Coupled Oxides/LLDPE Composites for Textile Effluent Treatment: Effect of Neem and PVA Stabilization.

The polyvinyl alcohol (PVA) and neem extract were grafted onto coupled oxides (3ZT-CO) via reflux process to stabilize the particles to form 3ZT-CO/PVA and 3ZT-CO/Neem. These were then incorporated into LLDPE by melt blending process to give LLDPE/3ZT-CO/PVA and LLDPE/3ZT-CO/Neem composites. The Neem and PVA stabilized particles showed high zeta potential and dispersed homogeneously in water. The stabilization process altered the shape of the particles due to plane growth along the (002) polar direction.

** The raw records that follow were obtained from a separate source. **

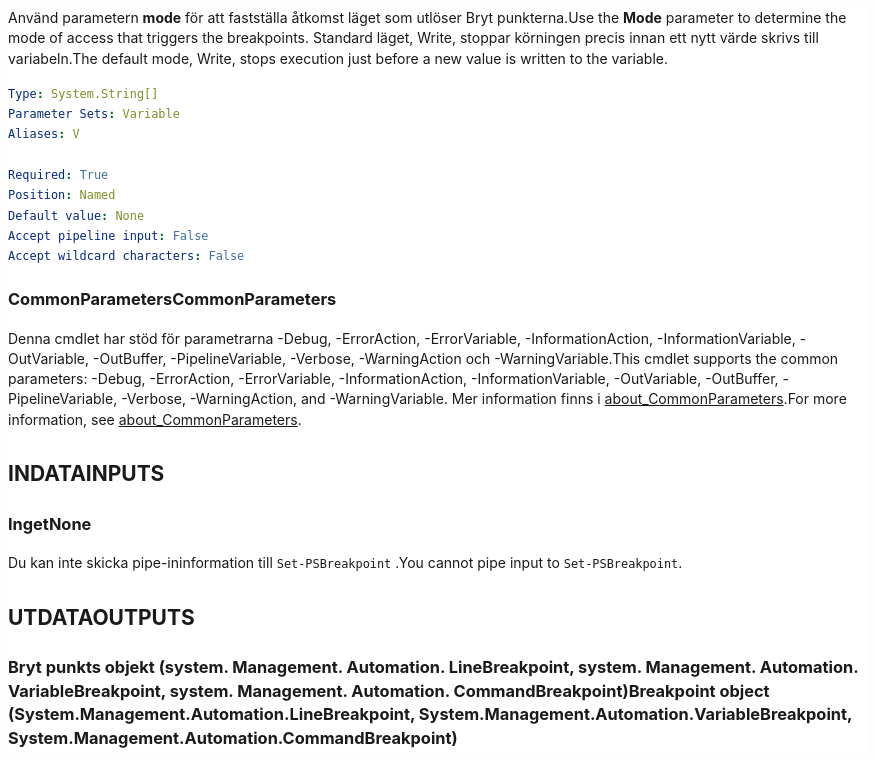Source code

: <span data-ttu-id="0eda5-205">Använd parametern **mode** för att fastställa åtkomst läget som utlöser Bryt punkterna.</span><span class="sxs-lookup"><span data-stu-id="0eda5-205">Use the **Mode** parameter to determine the mode of access that triggers the breakpoints.</span></span> <span data-ttu-id="0eda5-206">Standard läget, Write, stoppar körningen precis innan ett nytt värde skrivs till variabeln.</span><span class="sxs-lookup"><span data-stu-id="0eda5-206">The default mode, Write, stops execution just before a new value is written to the variable.</span></span>

```yaml
Type: System.String[]
Parameter Sets: Variable
Aliases: V

Required: True
Position: Named
Default value: None
Accept pipeline input: False
Accept wildcard characters: False
```

### <span data-ttu-id="0eda5-207">CommonParameters</span><span class="sxs-lookup"><span data-stu-id="0eda5-207">CommonParameters</span></span>

<span data-ttu-id="0eda5-208">Denna cmdlet har stöd för parametrarna -Debug, -ErrorAction, -ErrorVariable, -InformationAction, -InformationVariable, -OutVariable, -OutBuffer, -PipelineVariable, -Verbose, -WarningAction och -WarningVariable.</span><span class="sxs-lookup"><span data-stu-id="0eda5-208">This cmdlet supports the common parameters: -Debug, -ErrorAction, -ErrorVariable, -InformationAction, -InformationVariable, -OutVariable, -OutBuffer, -PipelineVariable, -Verbose, -WarningAction, and -WarningVariable.</span></span> <span data-ttu-id="0eda5-209">Mer information finns i [about_CommonParameters](https://go.microsoft.com/fwlink/?LinkID=113216).</span><span class="sxs-lookup"><span data-stu-id="0eda5-209">For more information, see [about_CommonParameters](https://go.microsoft.com/fwlink/?LinkID=113216).</span></span>

## <span data-ttu-id="0eda5-210">INDATA</span><span class="sxs-lookup"><span data-stu-id="0eda5-210">INPUTS</span></span>

### <span data-ttu-id="0eda5-211">Inget</span><span class="sxs-lookup"><span data-stu-id="0eda5-211">None</span></span>
<span data-ttu-id="0eda5-212">Du kan inte skicka pipe-ininformation till `Set-PSBreakpoint` .</span><span class="sxs-lookup"><span data-stu-id="0eda5-212">You cannot pipe input to `Set-PSBreakpoint`.</span></span>

## <span data-ttu-id="0eda5-213">UTDATA</span><span class="sxs-lookup"><span data-stu-id="0eda5-213">OUTPUTS</span></span>

### <span data-ttu-id="0eda5-214">Bryt punkts objekt (system. Management. Automation. LineBreakpoint, system. Management. Automation. VariableBreakpoint, system. Management. Automation. CommandBreakpoint)</span><span class="sxs-lookup"><span data-stu-id="0eda5-214">Breakpoint object (System.Management.Automation.LineBreakpoint, System.Management.Automation.VariableBreakpoint, System.Management.Automation.CommandBreakpoint)</span></span>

The stabilizers acted as capping agents and initiated the one-dimensional growth. The alkyl chain groups from PVA increased the polarity of the LLDPE/3ZT-CO/PVA and played a dominant role in the water adsorption process to activate the photocatalytic activity. This was further enhanced by the homogeneous distribution of the particles and low degree of crystallinity (20.87%) of the LLDPE composites. LLDPE/3ZT-CO/PVA exhibited the highest photodegradation (93.95%), which was better than the non-stabilized particles. Therefore, the photocatalytic activity of a polymer composite can be enhanced by grafting PVA and neem onto couple oxides. The LLDPE/3ZT-CO/PVA composite was further used to treat textile effluent. The results showed the composite was able to remove dye color by 93.95% and to reduce biochemical oxygen demand (BOD) and chemical oxygen demand (COD) by 99.99%.

Bacteriostatic Activity of LLDPE Nanocomposite Embedded with Sol⁻Gel Synthesized TiO2/ZnO Coupled Oxides at Various Ratios.

Metal oxide-polymer nanocomposite has been proven to have selective bactericidal effects against the main and common pathogens (Gram-positive Staphylococcus aureus (S. aureus) and Gram-negative Escherichia coli (E. coli)) that can cause harmful infectious diseases. As such, this study looked into the prospect of using TiO2/ZnO with linear low-density polyethylene (LLDPE) to inactivate S. aureus and E. coli. The physical, structural, chemical, mechanical, and antibacterial properties of the nanocomposite were investigated in detail in this paper. The production of reactive species, such as hydroxyl radicals (•OH), holes (h⁺), superoxide anion radicals (O2•¯), and zinc ion (Zn2+), released from the nanocomposite were quantified to elucidate the underlying antibacterial mechanisms. LLDPE/25T75Z with TiO2/ZnO (1:3) nanocomposite displayed the best performance that inactivated S. aureus and E. coli by 95% and 100%, respectively. The dominant reactive active species and the zinc ion release toward the superior antibacterial effect of nanocomposite are discussed. This work does not only offer depiction of the effective element required for antimicrobial biomedical appliances, but also the essential structural characteristics to enhance water uptake to expedite photocatalytic activity of LLDPE/metal oxide nanocomposite for long term application.